-- INFORMATION GIVEN follows --

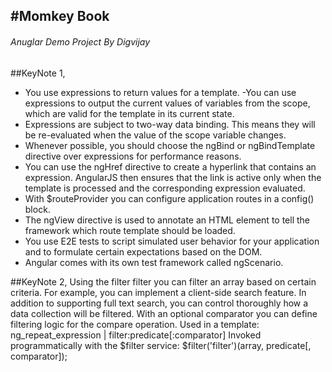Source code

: #Momkey Book
-------
###### Anuglar Demo Project By Digvijay

##KeyNote 1,

- You use expressions to return values for a template.
-You can use expressions to output the current values of variables from the scope, which are valid for the template in its current state.
- Expressions are subject to two-way data binding. This means they will be re-evaluated when the value of the scope variable changes.
- Whenever possible, you should choose the ngBind or ngBindTemplate directive over expressions for performance reasons.
- You can use the ngHref directive to create a hyperlink that contains an expression. AngularJS then ensures that the link is active only when the template is processed and the corresponding expression evaluated.
- With $routeProvider you can configure application routes in a config() block.
- The ngView directive is used to annotate an HTML element to tell the framework which route template should be loaded.
- You use E2E tests to script simulated user behavior for your application and to formulate certain expectations based on the DOM.
- Angular comes with its own test framework called ngScenario.

##KeyNote 2,
Using the filter filter you can filter an array based on certain criteria. For example, you can implement a client-side search feature.
In addition to supporting full text search, you can control thoroughly how a data collection will be filtered.
With an optional comparator you can define filtering logic for the compare operation.
Used in a template:
    ng_repeat_expression | filter:predicate[:comparator]
Invoked programmatically with the $filter service:
      $filter('filter')(array, predicate[, comparator]);
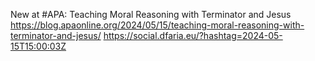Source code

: New at #APA: Teaching Moral Reasoning with Terminator and Jesus https://blog.apaonline.org/2024/05/15/teaching-moral-reasoning-with-terminator-and-jesus/ https://social.dfaria.eu/?hashtag=2024-05-15T15:00:03Z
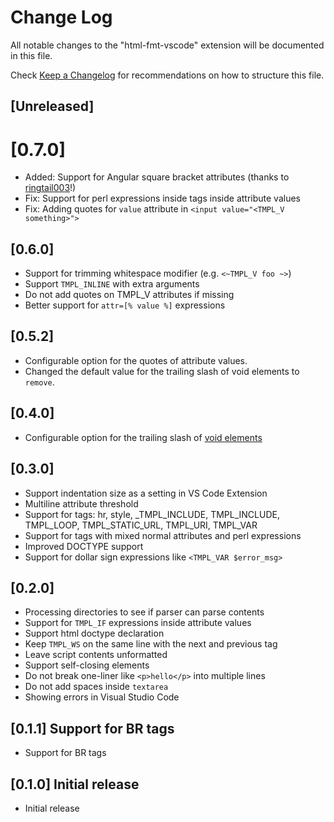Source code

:# Change Log

All notable changes to the "html-fmt-vscode" extension will be documented in
this file.

Check [Keep a Changelog](http://keepachangelog.com/) for recommendations on how
to structure this file.

## [Unreleased]

# [0.7.0]

- Added: Support for Angular square bracket attributes (thanks to [ringtail003](https://github.com/ringtail003)!)
- Fix: Support for perl expressions inside tags inside attribute values
- Fix: Adding quotes for `value` attribute in `<input value="<TMPL_V something>">`

## [0.6.0]

- Support for trimming whitespace modifier (e.g. `<~TMPL_V foo ~>`)
- Support `TMPL_INLINE` with extra arguments
- Do not add quotes on TMPL_V attributes if missing
- Better support for `attr=[% value %]` expressions

## [0.5.2]

- Configurable option for the quotes of attribute values.
- Changed the default value for the trailing slash of void elements to `remove`.

## [0.4.0]

- Configurable option for the trailing slash of
  [void elements](https://html.spec.whatwg.org/multipage/syntax.html#void-elements)

## [0.3.0]

- Support indentation size as a setting in VS Code Extension
- Multiline attribute threshold
- Support for tags: hr, style, \_TMPL_INCLUDE, TMPL_INCLUDE, TMPL_LOOP,
  TMPL_STATIC_URL, TMPL_URI, TMPL_VAR
- Support for tags with mixed normal attributes and perl expressions
- Improved DOCTYPE support
- Support for dollar sign expressions like `<TMPL_VAR $error_msg>`

## [0.2.0]

- Processing directories to see if parser can parse contents
- Support for `TMPL_IF` expressions inside attribute values
- Support html doctype declaration
- Keep `TMPL_WS` on the same line with the next and previous tag
- Leave script contents unformatted
- Support self-closing elements
- Do not break one-liner like `<p>hello</p>` into multiple lines
- Do not add spaces inside `textarea`
- Showing errors in Visual Studio Code

## [0.1.1] Support for BR tags

- Support for BR tags

## [0.1.0] Initial release

- Initial release
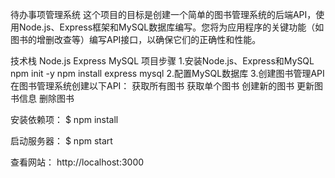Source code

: 待办事项管理系统
这个项目的目标是创建一个简单的图书管理系统的后端API，使用Node.js、Express框架和MySQL数据库编写。您将为应用程序的关键功能（如图书的增删改查等）编写API接口，以确保它们的正确性和性能。

技术栈
Node.js
Express
MySQL
项目步骤
1.安装Node.js、Express和MySQL
npm init -y
npm install express mysql
2.配置MySQL数据库
3.创建图书管理API
在图书管理系统创建以下API：
获取所有图书
获取单个图书
创建新的图书
更新图书信息
删除图书

安装依赖项： $ npm install

启动服务器： $ npm start

查看网站： http://localhost:3000
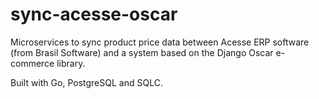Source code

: # sync-acesse-oscar

Microservices to sync product price data between Acesse ERP software (from Brasil Software) and a system based on the Django Oscar e-commerce library.

Built with Go, PostgreSQL and SQLC.
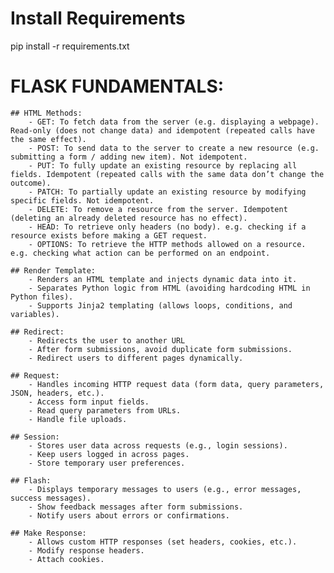 # Install Requirements
pip install -r requirements.txt


# FLASK FUNDAMENTALS:
    ## HTML Methods:
        - GET: To fetch data from the server (e.g. displaying a webpage). Read-only (does not change data) and idempotent (repeated calls have the same effect).
        - POST: To send data to the server to create a new resource (e.g. submitting a form / adding new item). Not idempotent.
        - PUT: To fully update an existing resource by replacing all fields. Idempotent (repeated calls with the same data don’t change the outcome).
        - PATCH: To partially update an existing resource by modifying specific fields. Not idempotent.
        - DELETE: To remove a resource from the server. Idempotent (deleting an already deleted resource has no effect).
        - HEAD: To retrieve only headers (no body). e.g. checking if a resource exists before making a GET request.
        - OPTIONS: To retrieve the HTTP methods allowed on a resource. e.g. checking what action can be performed on an endpoint.
    
    ## Render Template:
        - Renders an HTML template and injects dynamic data into it.
        - Separates Python logic from HTML (avoiding hardcoding HTML in Python files).
        - Supports Jinja2 templating (allows loops, conditions, and variables).
        
    ## Redirect:
        - Redirects the user to another URL
        - After form submissions, avoid duplicate form submissions.
        - Redirect users to different pages dynamically.
        
    ## Request:
        - Handles incoming HTTP request data (form data, query parameters, JSON, headers, etc.).
        - Access form input fields.
        - Read query parameters from URLs.
        - Handle file uploads.
        
    ## Session:
        - Stores user data across requests (e.g., login sessions).
        - Keep users logged in across pages.
        - Store temporary user preferences.
        
    ## Flash:
        - Displays temporary messages to users (e.g., error messages, success messages).
        - Show feedback messages after form submissions.
        - Notify users about errors or confirmations.
        
    ## Make Response:
        - Allows custom HTTP responses (set headers, cookies, etc.).
        - Modify response headers.
        - Attach cookies.
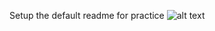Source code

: Setup the default readme for practice
![alt text](https://raw.githubusercontent.com/cocolin041/DesignSale/master/path/to/ggplot2.JPG)
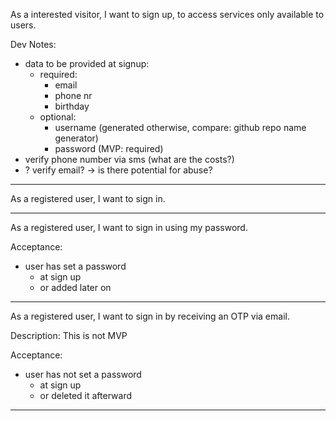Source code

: As a interested visitor, I want to sign up, to access services only available to
users.

Dev Notes:
- data to be provided at signup:
  - required:
    - email
    - phone nr
    - birthday
  - optional:
    - username (generated otherwise, compare: github repo name generator)
    - password (MVP: required)
- verify phone number via sms (what are the costs?)
- ? verify email? -> is there potential for abuse?

---

As a registered user, I want to sign in.

---

As a registered user, I want to sign in using my password.

Acceptance:
- user has set a password
  - at sign up
  - or added later on

---

As a registered user, I want to sign in by receiving an OTP via email.

Description:
This is not MVP

Acceptance:
- user has not set a password
  - at sign up
  - or deleted it afterward

---


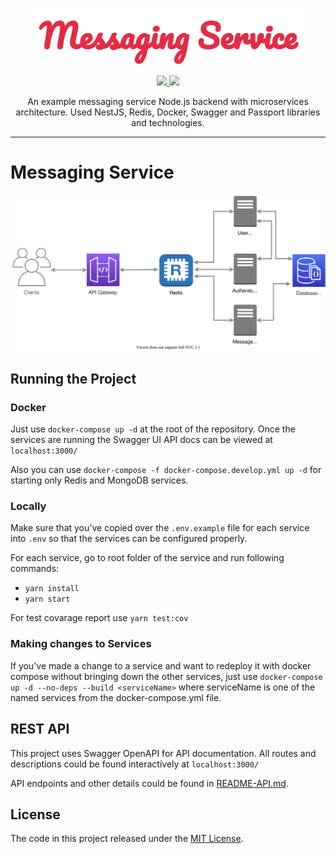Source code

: <p align="center">
  <img src="./img-logo.png" alt="Messaging Service"/>
</p>
<p align="center">   
  <a href="https://codecov.io/gh/ahmetcanaydemir/messaging-service">
    <img src="https://codecov.io/gh/ahmetcanaydemir/messaging-service/branch/main/graph/badge.svg?token=xPBc7Qvo8M"/>
  </a>
  <a href="https://github.com/ahmetcanaydemir/messaging-service/actions/workflows/codecov.yml">
    <img src="https://github.com/ahmetcanaydemir/messaging-service/actions/workflows/codecov.yml/badge.svg?branch=main"/>
  </a>
</p>
<p align="center">An example messaging service Node.js backend with microservices architecture. Used NestJS, Redis, Docker, Swagger and Passport libraries and technologies. </p>

---

# Messaging Service
<p align="center">
  <img src="./img-architecture.svg" alt="Architecture"/>
</p>

## Running the Project

### Docker

Just use `docker-compose up -d` at the root of the repository. Once the services are running the Swagger UI API docs can be viewed at
`localhost:3000/`

Also you can use `docker-compose -f docker-compose.develop.yml up -d` for starting only Redis and MongoDB services.

### Locally

Make sure that you've copied over the `.env.example` file for each service into `.env` so that the services can be configured properly.

For each service, go to root folder of the service and run following commands:

- `yarn install`
- `yarn start`

For test covarage report use `yarn test:cov`

### Making changes to Services

If you've made a change to a service and want to redeploy it with docker compose without bringing down the other services,
just use `docker-compose up -d --no-deps --build <serviceName>` where serviceName is one of the named services from the
docker-compose.yml file.


## REST API

This project uses Swagger OpenAPI for API documentation. All routes and descriptions could be found interactively at `localhost:3000/`

API endpoints and other details could be found in [README-API.md](README-API.md).

## License

The code in this project released under the [MIT License](LICENSE).
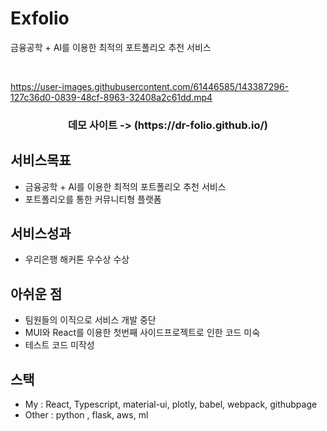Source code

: # Exfolio
금융공학 + AI를 이용한 최적의 포트폴리오 추천 서비스
<!-- PROJECT LOGO -->
<br />
<p align="center">

https://user-images.githubusercontent.com/61446585/143387296-127c36d0-0839-48cf-8963-32408a2c61dd.mp4

  <h3 align="center">
     데모 사이트 -> (https://dr-folio.github.io/)
  </h3>
</p>

<!-- ABOUT THE PROJECT -->
## 서비스목표
* 금융공학 + AI를 이용한 최적의 포트폴리오 추천 서비스
* 포트폴리오를 통한 커뮤니티형 플랫폼

## 서비스성과 
* 우리은행 해커톤 우수상 수상

## 아쉬운 점
* 팀원들의 이직으로 서비스 개발 중단
* MUI와 React를 이용한 첫번째 사이드프로젝트로 인한 코드 미숙
* 테스트 코드 미작성


## 스택
* My : React, Typescript, material-ui, plotly, babel, webpack, githubpage
* Other : python , flask, aws, ml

-- INFORMATION GIVEN concluded --

TASK TO CARRY OUT
Recast the entries, from their start through the line containing "- Angular comes", as a numbered list with one line per item. Omit blank lines and leave the pictures out.

RESPONSE TO THIS EXERCISE
1. Source code
2. : #Momkey Book
3. -------
4. ###### Anuglar Demo Project By Digvijay
5. ##KeyNote 1,
6. - You use expressions to return values for a template.
7. -You can use expressions to output the current values of variables from the scope, which are valid for the template in its current state.
8. - Expressions are subject to two-way data binding. This means they will be re-evaluated when the value of the scope variable changes.
9. - Whenever possible, you should choose the ngBind or ngBindTemplate directive over expressions for performance reasons.
10. - You can use the ngHref directive to create a hyperlink that contains an expression. AngularJS then ensures that the link is active only when the template is processed and the corresponding expression evaluated.
11. - With $routeProvider you can configure application routes in a config() block.
12. - The ngView directive is used to annotate an HTML element to tell the framework which route template should be loaded.
13. - You use E2E tests to script simulated user behavior for your application and to formulate certain expectations based on the DOM.
14. - Angular comes with its own test framework called ngScenario.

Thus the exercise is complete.